# thunderbird behoud beleid [solved]

## houtworm

Iedere keer als ik thunderbird opnieuw opgestart heb, zijn mijn instellingen weg van het behoud beleid. Ik weet ff niet hoe je dat in het engels noemt, vandaar dat ik het hier vraag.

Dus van de instellingen van een map kan ik opgeven hoe de berichten bewaard moeten worden. Van sommige mappen hoeft dat maar 3 dagen te zijn, maar na opnieuw opstarten staat daar weer gewoon [x]serverinstellingen

Heeft iemand een idee hoe ik deze instellingen permanent kan maken?

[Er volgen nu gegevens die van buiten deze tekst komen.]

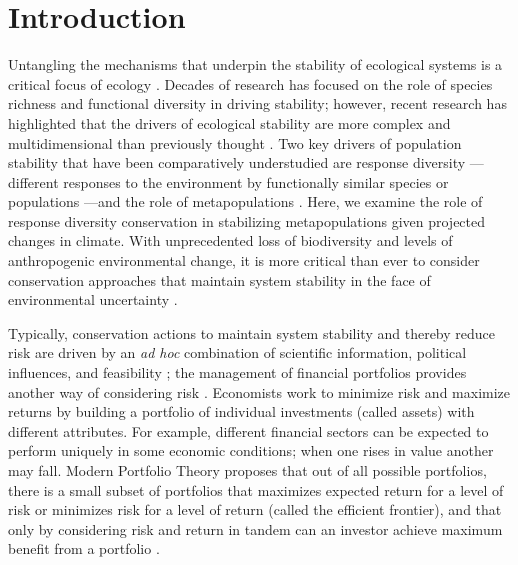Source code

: \noindent


\section{Introduction}

Untangling the mechanisms that underpin the stability of ecological systems is a critical focus of ecology \citep[e.g.][]{ives2007, demazancourt2013}. Decades of research has focused on the role of species richness and functional diversity in driving stability; however, recent research has highlighted that the drivers of ecological stability are more complex and multidimensional than previously thought \citep[e.g.][]{balvanera2006, ives2007, demazancourt2013}. Two key drivers of population stability that have been comparatively understudied are response diversity \citep{winfree2009, mori2013}---different responses to the environment by functionally similar species or populations \citep{elmqvist2003}---and the role of metapopulations \citep{schtickzelle2007}. Here, we examine the role of response diversity conservation in stabilizing metapopulations given projected changes in climate. With unprecedented loss of biodiversity and levels of anthropogenic environmental change, it is more critical than ever to consider conservation approaches that maintain system stability in the face of environmental uncertainty \citep{lee2008, ando2012}.

Typically, conservation actions to maintain system stability and thereby reduce risk are driven by an \emph{ad hoc} combination of scientific information, political influences, and feasibility \citep{margules2000}; the management of financial portfolios provides another way of considering risk \citep[e.g.][]{figge2004, koellner2006, ando2012, haak2012}. Economists work to minimize risk and maximize returns by building a portfolio of individual investments (called assets) with different attributes. For example, different financial sectors can be expected to perform uniquely in some economic conditions; when one rises in value another may fall. Modern Portfolio Theory proposes that out of all possible portfolios, there is a small subset of portfolios that maximizes expected return for a level of risk or minimizes risk for a level of return (called the efficient frontier), and that only by considering risk and return in tandem can an investor achieve maximum benefit from a portfolio \citep{markowitz1952}.

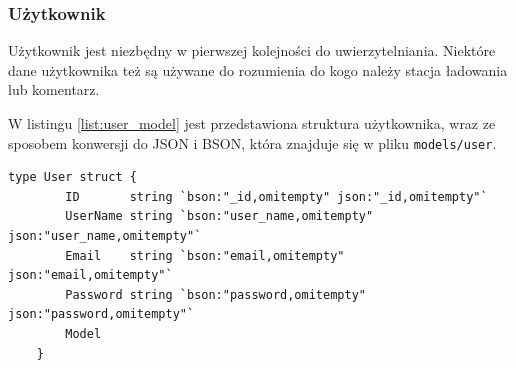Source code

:\subsubsection{Użytkownik}
Użytkownik jest niezbędny w pierwszej kolejności do uwierzytelniania. Niektóre dane użytkownika też są używane do rozumienia do kogo należy stacja ładowania lub komentarz.

W listingu \ref{list:user_model} jest przedstawiona struktura użytkownika, wraz ze sposobem konwersji do JSON i BSON, która znajduje się w pliku \texttt{models/user}.
\begin{lstlisting}[label=list:user_model,caption=Model danych użytkownika.,basicstyle=\tiny\ttfamily]
    type User struct {
        ID       string `bson:"_id,omitempty" json:"_id,omitempty"`
        UserName string `bson:"user_name,omitempty" json:"user_name,omitempty"`
        Email    string `bson:"email,omitempty" json:"email,omitempty"`
        Password string `bson:"password,omitempty" json:"password,omitempty"`
        Model
    }
\end{lstlisting}

% 


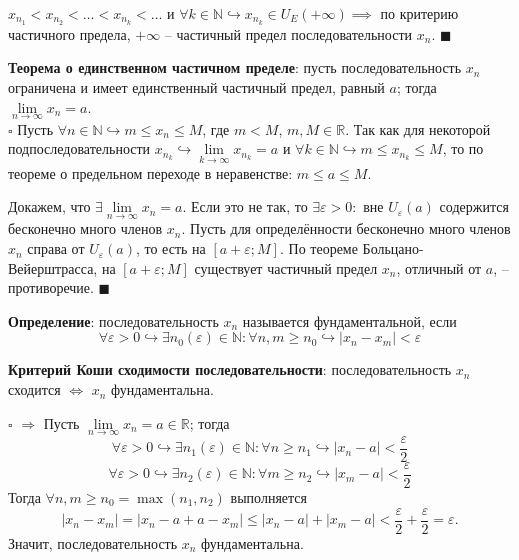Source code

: \documentclass[12pt, a4paper, reqno]{article}
\begin{document}
    $x_{n_1} < x_{n_2} < \ldots < x_{n_k} < \ldots$ и $\forall k\in\mathbb{N} \hookrightarrow
    x_{n_k}\in U_{E}(+\infty) \implies$ по критерию частичного предела, $+\infty$ -- частичный предел
    последовательности $x_n$. $\blacksquare$

    \textbf{Теорема о единственном частичном пределе}: пусть последовательность $x_n$ ограничена и
    имеет единственный частичный предел, равный $a$; тогда $\lim\limits_{n\to\infty} x_n = a$.\\
    $\square$ Пусть $\forall n\in\mathbb{N} \hookrightarrow m \leq x_n \leq M$, где $m < M$,
    $m, M\in\mathbb{R}$. Так как для некоторой подпоследовательности
    $x_{n_k} \hookrightarrow \lim\limits_{k\to\infty} x_{n_k} = a$ и
    $\forall k \in \mathbb{N} \hookrightarrow m \leq x_{n_k} \leq M$, то по теореме о предельном
    переходе в неравенстве: $m \leq a \leq M$.

    Докажем, что $\exists\lim\limits_{n\to\infty} x_n = a$. Если это не так, то
    $\exists\varepsilon > 0:$ вне $U_{\varepsilon}(a)$ содержится бесконечно много членов $x_n$.
    Пусть для определённости бесконечно много членов $x_n$ справа от $U_{\varepsilon}(a)$, то есть
    на $[a + \varepsilon; M]$. По теореме Больцано-Вейерштрасса, на $[a + \varepsilon; M]$
    существует частичный предел $x_n$, отличный от $a$, -- противоречие. $\blacksquare$

    \textbf{Определение}: последовательность $x_n$ называется фундаментальной, если
    \begin{equation*}
        \forall\varepsilon > 0 \hookrightarrow \exists n_0(\varepsilon)\in\mathbb{N}: \forall n, m
        \geq n_0 \hookrightarrow |x_n - x_m| < \varepsilon
    \end{equation*}

    \textbf{Критерий Коши сходимости последовательности}: последовательность $x_n$ сходится $\iff$
    $x_n$ фундаментальна.

    $\square$ $\boxed{\Rightarrow}$ Пусть $\lim\limits_{n\to\infty} x_n = a\in\mathbb{R}$; тогда
    \begin{equation*}
        \forall\varepsilon > 0 \hookrightarrow \exists n_1(\varepsilon)\in\mathbb{N}: \forall n \geq
        n_1 \hookrightarrow |x_n - a| < \dfrac{\varepsilon}{2}
    \end{equation*}
    \begin{equation*}
        \forall\varepsilon > 0 \hookrightarrow \exists n_2(\varepsilon)\in\mathbb{N}: \forall m \geq
        n_2 \hookrightarrow |x_m - a| < \dfrac{\varepsilon}{2}
    \end{equation*}
    Тогда $\forall n, m \geq n_0 = \max(n_1, n_2)$ выполняется
    \begin{equation*}
        |x_n - x_m| = |x_n - a + a - x_m| \leq |x_n - a| + |x_m - a| < \dfrac{\varepsilon}{2} +
        \dfrac{\varepsilon}{2} = \varepsilon.
    \end{equation*}
    Значит, последовательность $x_n$ фундаментальна.
\end{document}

Ik gebruik nu nog thunderbird 1.0.5.10 omdat er dingen fout gingen met 2.0

----------

## garo

 *houtworm wrote:*   

> Iedere keer als ik thunderbird opnieuw opgestart heb, zijn mijn instellingen weg van het behoud beleid. Ik weet ff niet hoe je dat in het engels noemt, vandaar dat ik het hier vraag.

 

Ik gebruik zelf geen thunderbird dus ik weet het niet. Als niemand anders het weet hier, gebruik dan de term "configuration settings" op de eng-talige fora.

----------

## houtworm

Nou ik heb zoiets al eens gezocht zonder succes

Ik heb het toch maar bij forums.mozillazine.org gepost.

Bedankt voor de reactie!

----------

## houtworm

Probleem is opgelost door het deleten van de localstore.rdf file

Die was blijkbaar corrupt.

----------